▸ Exercise prompt
Write out every record in full, exactly as written, please.

[Records contained in a dataset]
┏━━

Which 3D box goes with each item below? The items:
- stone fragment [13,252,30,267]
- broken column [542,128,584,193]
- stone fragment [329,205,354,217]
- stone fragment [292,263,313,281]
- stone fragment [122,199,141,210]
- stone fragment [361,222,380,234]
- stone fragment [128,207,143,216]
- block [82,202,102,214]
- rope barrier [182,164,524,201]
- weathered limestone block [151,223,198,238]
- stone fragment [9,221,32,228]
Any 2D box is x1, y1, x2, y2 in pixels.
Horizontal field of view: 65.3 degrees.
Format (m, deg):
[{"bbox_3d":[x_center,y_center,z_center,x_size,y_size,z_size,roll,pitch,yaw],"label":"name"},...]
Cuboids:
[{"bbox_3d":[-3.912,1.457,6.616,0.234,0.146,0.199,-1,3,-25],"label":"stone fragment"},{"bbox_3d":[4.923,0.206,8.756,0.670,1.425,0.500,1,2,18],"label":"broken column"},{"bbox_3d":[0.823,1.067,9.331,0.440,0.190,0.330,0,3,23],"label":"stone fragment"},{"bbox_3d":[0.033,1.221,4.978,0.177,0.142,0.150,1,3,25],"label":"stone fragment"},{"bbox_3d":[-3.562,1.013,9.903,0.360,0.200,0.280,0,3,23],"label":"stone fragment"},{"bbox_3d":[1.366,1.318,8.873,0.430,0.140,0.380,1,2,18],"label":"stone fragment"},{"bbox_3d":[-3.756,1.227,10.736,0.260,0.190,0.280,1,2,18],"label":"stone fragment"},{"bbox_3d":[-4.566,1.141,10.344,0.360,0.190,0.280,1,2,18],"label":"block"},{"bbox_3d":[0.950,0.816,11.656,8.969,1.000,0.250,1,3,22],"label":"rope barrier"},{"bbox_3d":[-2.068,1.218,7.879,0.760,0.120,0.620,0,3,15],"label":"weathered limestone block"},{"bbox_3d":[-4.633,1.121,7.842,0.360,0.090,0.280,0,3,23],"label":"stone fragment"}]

┗━━

▸ Result of the task
Which 3D box goes with each item below? The items:
- stone fragment [13,252,30,267]
- broken column [542,128,584,193]
- stone fragment [329,205,354,217]
- stone fragment [292,263,313,281]
- stone fragment [122,199,141,210]
- stone fragment [361,222,380,234]
- stone fragment [128,207,143,216]
- block [82,202,102,214]
- rope barrier [182,164,524,201]
- weathered limestone block [151,223,198,238]
- stone fragment [9,221,32,228]
Any 2D box is x1, y1, x2, y2 in pixels.
Horizontal field of view: 65.3 degrees.
Format (m, deg):
[{"bbox_3d":[x_center,y_center,z_center,x_size,y_size,z_size,roll,pitch,yaw],"label":"name"},...]
Cuboids:
[{"bbox_3d":[-3.912,1.457,6.616,0.234,0.146,0.199,-1,3,-25],"label":"stone fragment"},{"bbox_3d":[4.923,0.206,8.756,0.670,1.425,0.500,1,2,18],"label":"broken column"},{"bbox_3d":[0.823,1.067,9.331,0.440,0.190,0.330,0,3,23],"label":"stone fragment"},{"bbox_3d":[0.033,1.221,4.978,0.177,0.142,0.150,1,3,25],"label":"stone fragment"},{"bbox_3d":[-3.562,1.013,9.903,0.360,0.200,0.280,0,3,23],"label":"stone fragment"},{"bbox_3d":[1.366,1.318,8.873,0.430,0.140,0.380,1,2,18],"label":"stone fragment"},{"bbox_3d":[-3.756,1.227,10.736,0.260,0.190,0.280,1,2,18],"label":"stone fragment"},{"bbox_3d":[-4.566,1.141,10.344,0.360,0.190,0.280,1,2,18],"label":"block"},{"bbox_3d":[0.950,0.816,11.656,8.969,1.000,0.250,1,3,22],"label":"rope barrier"},{"bbox_3d":[-2.068,1.218,7.879,0.760,0.120,0.620,0,3,15],"label":"weathered limestone block"},{"bbox_3d":[-4.633,1.121,7.842,0.360,0.090,0.280,0,3,23],"label":"stone fragment"}]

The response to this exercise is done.